Cumhuriyet yazarı Nuray Mert’in evrim teorisinin müfredattan çıkarılmasına ilişkin yazısında “Ben de evrim teorisinin bilim yerine konmasına karşıyım” diyerek, evrimin ‘bilim’ olmadığını öne sürdü. İstanbul Bilgi Üniversitesi Psikoloji Bölümü Öğretim Üyesi ve Psikoterapist Dr. Murat Paker, sosyal medya hesabından Nuray Mert’e yanıt vererek, “Teoriyse o zaman kanıtlanmamıştır, yani bilimsel gerçek olmamıştır’ zannı büyük bir cehalet ürünüdür” ifadesini kullandı.
Cumhuriyet yazarı Nuray Mert’in evrim teorisiyle ilgili tartışma yaratan ve sosyal medyada alay konusu olan görüşlerinin ardından, Psikoterapist Murat Paker, kişisel sosyal medya hesabından 5 maddelik bir açıklama yayımlayarak Mert’e yanıt verdi.
Paker, Nuray Mert’e yanıtında, “Teoriyse o zaman kanıtlanmamıştır, yani bilimsel gerçek olmamıştır’ zannı büyük bir cehalet ürünüdür.” derken, bilimde mutlak doğru olmadığını belirterek, “Mutlak doğru arayışının yeri bilim değildir” ifadesini kullandı.
Paker’in Nuray Mert’e yanıtı şöyle:
“Evrim teorisi sonuçta bir teoridir, bilimin yerine konması doğru değildir” lafı üzerine bir kaç düzeltme yapmak gerekir:
1. Bütün bilimsel disiplinler (doğa, insan, sosyal bilimler dahil), zaten “teorilerle” ilerler. “Teoriyse o zaman kanıtlanmamıştır, yani bilimsel gerçek olmamıştır” zannı büyük bir cehalet ürünüdür.
2. Bilimde esas olan yöntemdir, hiç bir şekilde dinde olduğu gibi “mutlak doğru” yoktur. Bilimsel teoriler belli bir paradigma içinde kanıtlanabilirler. Bu durum, onların ileride yanlışlanamayacağı ve başka bilimsel teoriler tarafından yerlerinden edilemeyeceği anlamına gelmez. “Mutlak doğru” arayışının yeri bilim değildir.
3. Evrim teorisi de biyoloji disiplininin kurucu bilimsel teorisidir. Binlerce kez kanıtlanmıştır. Teorinin kendisi Darwin zamanından beri çok ciddi bir evrim geçirmiştir. Canlı, dinamik, yeni bulgularla sürekli yenilenen ve sürekli kendini sınayan bir bilimsel teoridir.

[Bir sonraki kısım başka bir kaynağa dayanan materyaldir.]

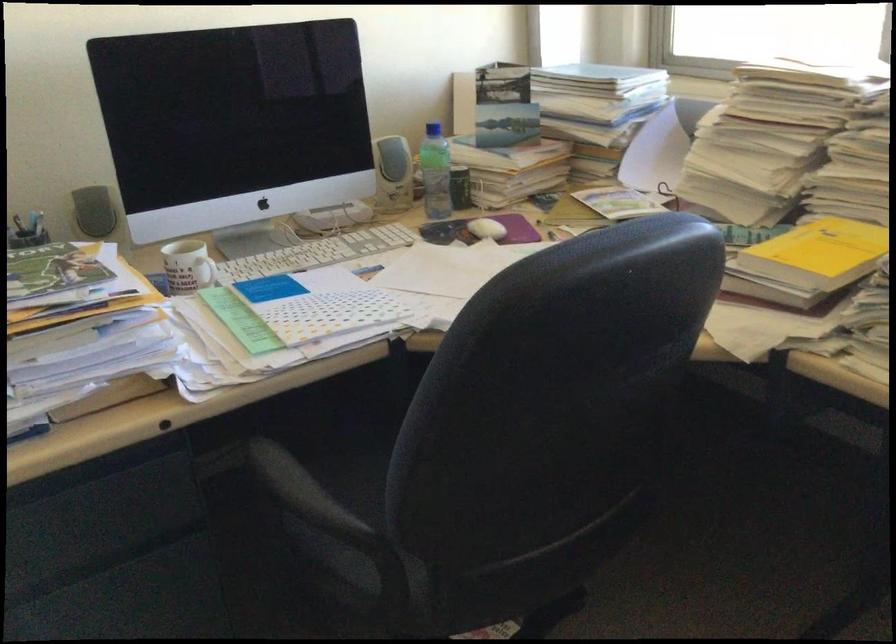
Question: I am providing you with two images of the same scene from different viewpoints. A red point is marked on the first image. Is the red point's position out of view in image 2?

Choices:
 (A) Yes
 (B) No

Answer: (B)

4. Biyolojide evrim teorisinin şimdilik bilim-içi bir rakibi yoktur. “Yaradılış teorisi” gibi hikayeler, isminde teori lafı geçse bile bilimsel yöntemler kullanmayan, dolayısıyla bilimle bir ilgisi olmayan, kurmaca hikayelerdir, daha çok mitolojinin alanına girebilir.
5. Dolayısıyla temel bir bilim olan biyolojinin temeli konumundaki evrim teorisini müfredattan çıkarmak, çocuklarımızın bilimsel düşünceyle ilgilerini kesmek anlamına gelmektedir ve bunun sonuçları vahimdir.